Adımlarım o tarafa giderken Savaş kolumu tutarak beni çekmişti.

"Buraya benim için geldik Ömür." Bu adam deli miydi? Mert'in durumunu öğrenmeme engel olabileceğini düşünmüyordu değil mi? Çünkü bunu yapabilmesi imkânsızdı. Kolumu sertçe çekip

"Saçmalama Savaş. Durumunu öğrenmem gerek!"Savaş'ın bakışları bir ok misali gözlerimi bulurken kendimi çaresiz hissetmiştim. Her ne kadar bu durumdan nefret de etsem şu an Savaş'a karşı çıkamazdım. Çünkü ben onunla evliyken başka bir adamın başında ağlayamazdım. Ama bu çok acıydı. Bir yanda aşık olduğum adam dururken diğer tarafta beni mahkum eden adam vardı. Ve ben mahkumiyeti seçmeye mahkumdum. Biliyor musunuz bu mahkum olmaktan daha acıydı. Çok daha acı.
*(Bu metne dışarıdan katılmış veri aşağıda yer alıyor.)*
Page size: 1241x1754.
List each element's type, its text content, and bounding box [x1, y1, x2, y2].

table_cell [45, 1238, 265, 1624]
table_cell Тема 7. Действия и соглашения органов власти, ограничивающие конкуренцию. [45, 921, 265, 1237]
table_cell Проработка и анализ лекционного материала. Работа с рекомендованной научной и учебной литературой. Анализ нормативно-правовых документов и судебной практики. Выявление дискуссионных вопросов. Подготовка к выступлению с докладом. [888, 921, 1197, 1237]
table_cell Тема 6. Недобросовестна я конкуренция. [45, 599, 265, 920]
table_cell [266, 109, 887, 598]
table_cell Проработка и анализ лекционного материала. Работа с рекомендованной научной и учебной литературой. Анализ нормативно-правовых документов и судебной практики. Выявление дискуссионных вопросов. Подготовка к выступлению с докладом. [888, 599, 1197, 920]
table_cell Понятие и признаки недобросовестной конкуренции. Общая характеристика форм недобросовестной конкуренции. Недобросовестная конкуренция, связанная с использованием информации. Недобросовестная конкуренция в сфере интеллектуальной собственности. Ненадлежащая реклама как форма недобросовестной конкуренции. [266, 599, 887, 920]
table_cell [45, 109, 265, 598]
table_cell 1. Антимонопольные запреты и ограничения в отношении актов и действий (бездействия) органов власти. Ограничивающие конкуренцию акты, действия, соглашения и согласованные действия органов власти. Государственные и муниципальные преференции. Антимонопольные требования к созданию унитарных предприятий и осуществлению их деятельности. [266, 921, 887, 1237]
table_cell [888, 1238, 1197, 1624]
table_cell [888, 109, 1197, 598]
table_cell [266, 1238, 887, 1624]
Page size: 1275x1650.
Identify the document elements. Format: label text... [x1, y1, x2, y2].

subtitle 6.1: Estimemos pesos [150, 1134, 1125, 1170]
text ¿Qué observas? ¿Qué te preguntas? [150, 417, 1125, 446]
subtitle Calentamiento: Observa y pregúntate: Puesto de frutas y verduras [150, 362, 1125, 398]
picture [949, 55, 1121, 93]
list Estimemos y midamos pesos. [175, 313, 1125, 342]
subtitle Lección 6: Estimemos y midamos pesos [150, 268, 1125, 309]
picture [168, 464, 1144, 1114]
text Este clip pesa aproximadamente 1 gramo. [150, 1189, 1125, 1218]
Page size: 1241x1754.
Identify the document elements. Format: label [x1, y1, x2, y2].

Keskindi bir kere. En az aşk kadar keskin.

Hiç bir şekilde taviz vermeyen bakışlar eşliğinde ve kan ağlayan kalbimle uzaklaştık oradan. Doktor Savaş'ın elini sararken ben ağlıyordum. Saklamaya çalışmadan yapıyordum. Çünkü istesemde beceremezdim. Mert orada o halde yatarken ben Savaş ile eve gitmek zorundaydım. İyide ben Mert'e aşıktım. Aşık. Ah benim salak kafam bir türlü kendime aşık olduğun kişiyle değil kaderin olan kişiyle yaşarsın kuralını benimsetemiyordum. Akılsız kafam ve yaralı kalbim bir türlü anlamıyordu bazı şeyleri. Ama en inatçısı kalbin aşık olan bölümüydü. Savaş'a nefret dolu olan bölüm biraz da olsa laf dinlerken aşık olan bölüm unutmaya en ufak bir açık kapı bırakmıyordu.

Yapma bunu ey aşk kalbi. Ben seni yaktım diye şimdi beni kül etmeye yemin etme!

Hastane kapısından çıktığımda aklım Mert'deydi. Allahım ne olur bir şey olmasın ona. İçimden bildiğim bütün duaları okurken Savaş beni çekiştirmekle meşguldü. Araba koltuğuna geçtiğimde ellerinin direksiyondaki ellerimin titrediğini görmüştüm. Tabiki bunu Savaş da farketmişti. Ama kontrol edemiyordum. Lanet olası kolların sanki kontrolden çıkmıştı. Savaş sağlam eliyle bileklerimi kavramıştı. Son gücüyle

"Ulan benim karım başka bir adam için titreyemezzzz!" diyerek bağırmıştı. O ölebilirdi. Şu an hayatını kaybetmiş olabilirdi. Bunun benim için  ne demek olduğunu bilmiyordu. Kalbimin ona nasıl bağımlı olduğunu koca bir yıl geçmesine rağmen bir gram unutamadığımı bilmiyordu. Bilmiyor.

Hem o değil miydi başkasına aşıkken benimle evlenmek isteyen? Şimdi değişen bir şey olacağını düşündüren neydi? Ben mi? Bende değişen koca bir hiçken bana öfkelenme sebebi neydi? Saçmalıktı. Koca bir saçmalık.